I would prefer to believe that it is a Mail software programming issue given the inability of Apple to develop a decent mailer.
"Mail’s behavior in this situation is suboptimal, even if it’s not actively incorrect."
Replace "this" with "every" and you have the truth.
Hah! I don't use Mail personally because it always feels like a bad clone of Eudora. Thanks for keeping Eudora going all those years, Steve.
I'd suggest opening an article (such as Joe's 5 Command Line examples) in Safari and clicking on the "Show Reader View" graphic just to the left of Safari's URL display box. From there you can either view the article nicely, or print to a PDF if desired.
There is an Apple discussion on this issue, starting in 2013!

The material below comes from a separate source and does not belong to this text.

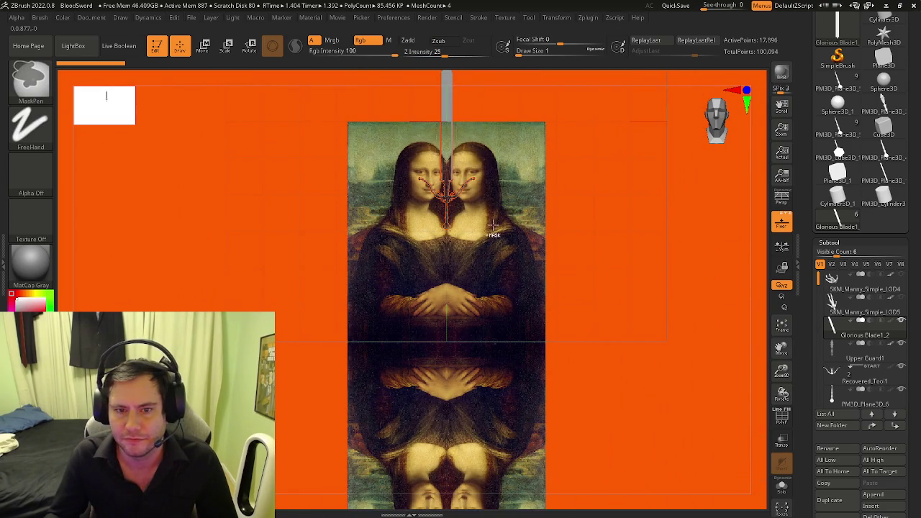
mouse_move(582, 206)
ctrl+right_down()
mouse_move(497, 250)
mouse_move(504, 246)
ctrl+right_up()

https://discussions.apple.com/message/29379684?tstart=0#29379684
I have reported it to Aplle feedback.
Grrr!
We are aware of this issue since El Capitan is out and send our users the following ways around:
Tip for anyone who uses El Capitan
If you are using El Capitan (OS 10.11.x) our messages who include graphics (HTML Format) do not come to you as usual. Any attached graphics cannot be read by El Capitan. We are working with Apple on this issue since September 2015 unsuccessfully. There are five ways to see the messages, as they should be:
1. Open the message over the Internet in your iCloud
2. Open the message over the Internet in G-Mail
3. Open the message over the Internet on Google (Chrome)
4. Open the message as Text Edit from your El Capitan Mail
5. Go to our private Server (see below) and open the message there
Hope this helps.
Why not just double-click the message, in the left column, so it opens in a separate window that you can adjust to suitable width.

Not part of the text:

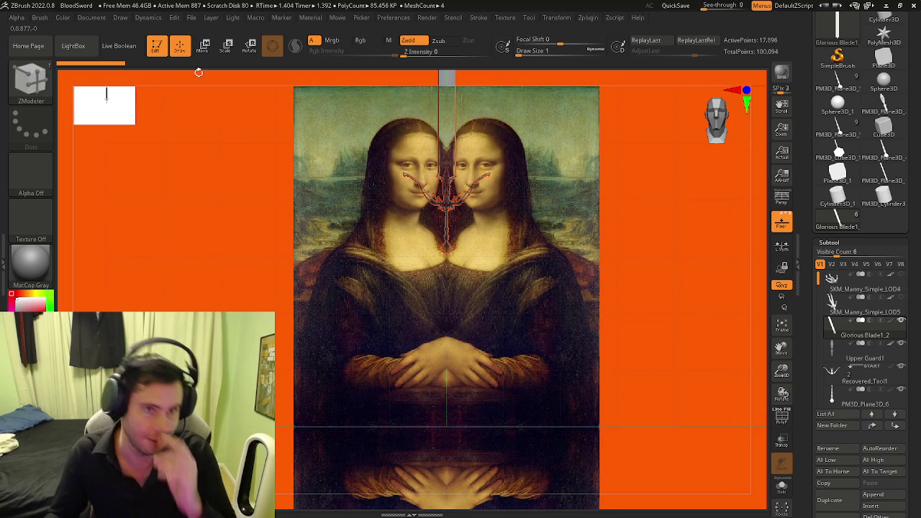
click(193, 17)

That's the problem - with a really long CODE line, Mail doesn't honor the window width, whether in the preview pane or in a separate window.
I did not have any problem reading the message with OS 10.8's Mail application. The Mail application has deteriorated badly after this version. Besides the wrapping problem mentioned here I found that Mail under 10.9 and beyond did not handle Base64 encoded messages very well: printing such a message would either hang Mail or print out blank pages before or after the actual message body.
Just the opposite using Mail on my iPad Pro in landscape mode. The lines are very short, about a three wide column. Other email is much wider.
Too strange. I hope this week's issue was OK.
PS: The verification email worked OK. The email with the short line length was the weekly TidBITS message.